Friday, November 21, 2014
My sophomore effort in the art of writing novels, Rainbow, has, after 17 months, now surpassed 20,000 words in length. That is obviously a very slow rate of expansion (especially compared to the sudden supernova appearance of its predecessor, The Bluebird of Happiness), but is perhaps closer to the norm of novel writing.
One thing I have realized is that I do feel very inspired about Rainbow, but my inspiration is working in a different way than it did with Bluebird. The inspiration this time around is perhaps not quite as dramatic and intense, but is more diffuse and remarkably long-lasting; after all this time, the project is still very exciting to me, I am constantly thinking up new ideas for the story, and (thankfully) have not been suffering from writer's block.

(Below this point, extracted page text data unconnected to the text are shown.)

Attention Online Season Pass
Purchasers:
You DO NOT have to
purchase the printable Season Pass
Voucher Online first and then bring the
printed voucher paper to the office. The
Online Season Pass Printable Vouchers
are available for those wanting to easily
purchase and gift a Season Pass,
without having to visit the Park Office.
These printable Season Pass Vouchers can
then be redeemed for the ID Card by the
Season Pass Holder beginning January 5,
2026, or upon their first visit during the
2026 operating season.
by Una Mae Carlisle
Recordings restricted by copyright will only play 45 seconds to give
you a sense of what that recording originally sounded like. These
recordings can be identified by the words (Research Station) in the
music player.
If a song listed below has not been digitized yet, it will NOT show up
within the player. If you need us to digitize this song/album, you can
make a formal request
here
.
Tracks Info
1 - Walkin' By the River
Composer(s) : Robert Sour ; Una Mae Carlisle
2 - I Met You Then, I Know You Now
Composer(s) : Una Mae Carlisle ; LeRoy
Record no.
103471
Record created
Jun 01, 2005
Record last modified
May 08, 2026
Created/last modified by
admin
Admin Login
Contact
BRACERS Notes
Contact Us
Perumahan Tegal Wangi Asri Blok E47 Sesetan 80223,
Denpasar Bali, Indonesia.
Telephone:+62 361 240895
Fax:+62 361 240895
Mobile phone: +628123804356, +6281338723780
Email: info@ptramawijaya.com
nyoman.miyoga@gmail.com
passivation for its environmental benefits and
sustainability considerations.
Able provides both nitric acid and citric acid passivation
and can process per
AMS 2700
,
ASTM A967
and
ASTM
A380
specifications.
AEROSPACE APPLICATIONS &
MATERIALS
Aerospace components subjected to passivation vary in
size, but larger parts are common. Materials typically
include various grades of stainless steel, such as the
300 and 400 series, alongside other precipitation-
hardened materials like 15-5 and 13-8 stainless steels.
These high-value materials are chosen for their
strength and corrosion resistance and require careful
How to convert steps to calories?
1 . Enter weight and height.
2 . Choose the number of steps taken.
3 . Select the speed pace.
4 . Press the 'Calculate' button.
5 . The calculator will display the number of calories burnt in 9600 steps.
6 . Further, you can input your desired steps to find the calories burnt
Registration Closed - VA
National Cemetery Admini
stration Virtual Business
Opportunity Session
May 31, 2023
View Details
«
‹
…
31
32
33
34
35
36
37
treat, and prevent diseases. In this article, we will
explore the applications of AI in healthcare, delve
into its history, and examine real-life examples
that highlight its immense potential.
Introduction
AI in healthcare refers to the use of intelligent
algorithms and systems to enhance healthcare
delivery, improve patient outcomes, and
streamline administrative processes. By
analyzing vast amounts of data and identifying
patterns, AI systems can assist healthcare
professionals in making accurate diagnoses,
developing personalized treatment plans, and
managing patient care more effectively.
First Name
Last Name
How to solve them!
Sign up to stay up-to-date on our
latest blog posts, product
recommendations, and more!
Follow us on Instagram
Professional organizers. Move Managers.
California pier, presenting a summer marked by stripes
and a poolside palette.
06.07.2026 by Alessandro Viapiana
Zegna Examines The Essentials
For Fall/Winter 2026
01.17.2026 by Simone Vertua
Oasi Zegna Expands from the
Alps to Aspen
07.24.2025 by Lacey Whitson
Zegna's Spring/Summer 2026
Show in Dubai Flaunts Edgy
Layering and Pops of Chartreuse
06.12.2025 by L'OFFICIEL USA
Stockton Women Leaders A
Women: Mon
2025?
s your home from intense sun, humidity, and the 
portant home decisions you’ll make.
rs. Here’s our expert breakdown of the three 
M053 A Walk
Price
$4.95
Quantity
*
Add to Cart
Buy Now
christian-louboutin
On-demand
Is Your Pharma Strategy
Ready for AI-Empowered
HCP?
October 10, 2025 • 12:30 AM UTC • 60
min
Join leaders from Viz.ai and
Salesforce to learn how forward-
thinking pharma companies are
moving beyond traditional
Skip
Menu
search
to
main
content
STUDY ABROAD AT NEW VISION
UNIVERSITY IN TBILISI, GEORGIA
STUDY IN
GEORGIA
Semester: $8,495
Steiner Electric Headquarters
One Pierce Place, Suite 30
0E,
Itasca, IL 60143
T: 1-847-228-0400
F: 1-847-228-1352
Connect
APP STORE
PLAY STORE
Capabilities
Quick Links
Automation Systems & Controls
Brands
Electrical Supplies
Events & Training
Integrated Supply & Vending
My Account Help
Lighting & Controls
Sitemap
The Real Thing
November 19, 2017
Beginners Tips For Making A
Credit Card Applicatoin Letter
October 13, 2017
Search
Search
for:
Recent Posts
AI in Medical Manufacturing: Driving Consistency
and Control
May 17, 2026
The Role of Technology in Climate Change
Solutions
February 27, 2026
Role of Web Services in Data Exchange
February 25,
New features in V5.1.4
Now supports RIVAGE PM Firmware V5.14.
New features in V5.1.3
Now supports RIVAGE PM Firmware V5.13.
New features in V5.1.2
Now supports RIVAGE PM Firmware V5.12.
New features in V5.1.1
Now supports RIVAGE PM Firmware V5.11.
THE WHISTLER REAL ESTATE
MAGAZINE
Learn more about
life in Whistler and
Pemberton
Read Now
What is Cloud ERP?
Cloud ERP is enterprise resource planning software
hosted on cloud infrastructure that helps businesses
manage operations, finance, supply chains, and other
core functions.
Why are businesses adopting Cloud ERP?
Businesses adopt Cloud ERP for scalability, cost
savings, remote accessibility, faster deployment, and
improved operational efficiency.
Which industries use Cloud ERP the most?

That last situation is perhaps largely due to the fact that, since my last progress report back in May, I created a loose outline for the remainder of the novel. This served the double purpose of giving me a greater sense of direction by helping me to see more clearly the overall shape and flow of the narrative, having put the multitudinous individual scenes I had thought up into some kind of workable order (one that is not completely linear in chronology, but rather a narrative sequence that made sense to me as the author, the order in which I wanted to reveal the various parts of the story), and of providing me a rather thrilling view, from on high, of the entire grand, vast scope of the novel, which further added to my inspiration.
As I have mentioned before, Bluebird and Rainbow are related stories, involving many of the same characters, but neither is a sequel or a prequel to the other. Their relationship is much more ambiguous and complex. One thing that I have found both challenging and fun is to write Rainbow in such a way that, no matter which book someone reads first, there will be surprises in store when they read the other volume. Each book reveals things that the other one conceals. You might say that they keep each other's secrets. So it really does not matter greatly in which order someone reads them. The fact that Rainbow is being written after Bluebird hardly matters if at all; if someone starts with Rainbow, they will still encounter surprises and revelations in Bluebird.
Not only that, they will no doubt also find themselves a little perplexed as to the exact relationship between the two narratives. I am also attempting to write the second novel in such a way that nothing in the narrative creates explicit discontinuity with the first novel, but also in such a way that it may create a vague tension in the reader between the claims of the two narratives. (When, exactly, is this scene in Rainbow happening in relation to that scene in Bluebird? Et cetera.)
In this way, the second novel is independent of the first, yet does not definitively contradict it. So, while a reader may wonder--may feel, if not be able to explain just why, there is a subtle tension between the two stories--it will still be entirely possible to maintain the belief that somehow the two novels provide quite different but non-conflicting accounts of the same fictional universe.
Even within the sprawling, non-linear context of Rainbow, it will probably be challenging to piece together the exact sequence of events (hell, it's even challenging for me, and I'm the one writing the damn thing). The narrative ranges freely throughout the span of Martin Lane's life, at least from his childhood up until middle age, and, unlike Bluebird, there does not seem to be any clearly defined temporal center to the story--in other words, there is no specific time period that feels like the main "present" of the story (other than Martin's entire adult life, or the roughly three decades of it that are covered). I do not know that I did this on purpose, but I think the decentered temporal setting has the effect of making the story feel somewhat uprooted, which is entirely appropriate to its nature.
Just as the relationship between the two novels is ambiguous and complex, so are many of the relationships among the characters, and so is, above all, Martin Lane himself. I like to think that Rainbow is a mystery novel of sorts, only one where the mystery is not a crime to be solved but the main character, who, like a real human being, is never really solvable or completely definable. It is not the nature of my stories to provide tidy endings where all uncertainties and ambiguities are resolved; I rather delight in leaving the reader with a feeling of open-endedness and an even deeper sense of mystery.
I recently took a look at some of my early notes on Rainbow and was happy to be reminded of some of my more playful descriptions of the story: "barbaric, vast, and wild"; "the higher form of decadence"; a "fashion epic". (I only hope I can live up to such visions!) Those are as good descriptions as any of what it is I am attempting to do with this work of fiction. As for what it all means, what it is about... well, I must leave that to my readers to discover for themselves. It would be impossible to explain anyway (or, as I often say, I can only explain by writing the novel itself).
In any case, Rainbow still is to me a grand vision, just as it was at the beginning when it first emerged from the mists of my imagination, only now it is much more fully developed, and the story continues to grow ever larger in my mind each day. It is actually rather amazing to realize how that small seed of a story, so vague at first yet rumbling with low, distant thunder, has evolved over the months into such a vast, complicated, intricate novel with its multitude of concrete details and subtle meanings. I am aiming to paint a lifelike portrait of one human being and his life, which is something that defies easy or neat summarization. I like to think that Rainbow is a realist novel in the best sense of the term, that is, a grand, elaborate story, completely made up, that shows life for what it is: something enormous, unexplainable, and wondrous.
"The answer, of course, is Martin Lane."